The Strange Child: Education and the Psychology of Patriotism in Recessionary Japan (Oct. 13th 6 pm)


arai_poster_webAndrea Gevurtz Arai
 (Affiliate Lecturer, Jackson School of International Studies, University of Washington)
Dear Friends and Colleagues,

Please join us on Thursday and welcome University of Washington’s Dr. Andrea Gevurtz Arai, who will give an interesting lecture entitled “The Strange Child: Education and the Psychology of Patriotism in Recessionary Japan.”

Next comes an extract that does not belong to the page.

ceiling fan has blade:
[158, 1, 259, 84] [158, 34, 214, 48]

The Strange Child: Education and the Psychology of Patriotism in Recessionary Japan
Thursday 13 October, 6 PM
Kent Hall, Room 403, Columbia University
No registration required.

This lecture focuses on how the Japanese financial downturn of the 1990s gave rise to the powerful figures of “the strange child” and “the child problem.” Based on her recent book, Arai uncovers the critical conjunctures behind their forcefulness. She argues that these child discourses refocused concerns about precarious economic futures and provided rationale for neoliberal shifts in human capital development and national-cultural ideology. Arai shows how the young have been made the subjects and objects of dramatically altered life conditions of self-development, independence and patriotism. The talk concludes with examples from her multi-site, long term fieldwork and creative responses by members of the recessionary generation.

Andrea Gevurtz Arai received her Ph.D. in Anthropology (2004) from Columbia University. She teaches Japan and East Asia anthropology and society courses at the University of Washington. She is the author of The Strange Child: Education and the Psychology of Patriotism in Recessionary Japan (Stanford University Press, March, 2016); Co-editor of Spaces of Possibility: In, Between and Beyond Korea and Japan (University of Washington Press, Forthcoming, October, 2016) and Global Futures in East Asia (Stanford University Press, 2014).

All events are free and open to the public.

Sponsored by the Orient Finance Co. Endowment for the Donald Keene Center of Japanese Culture at Columbia University.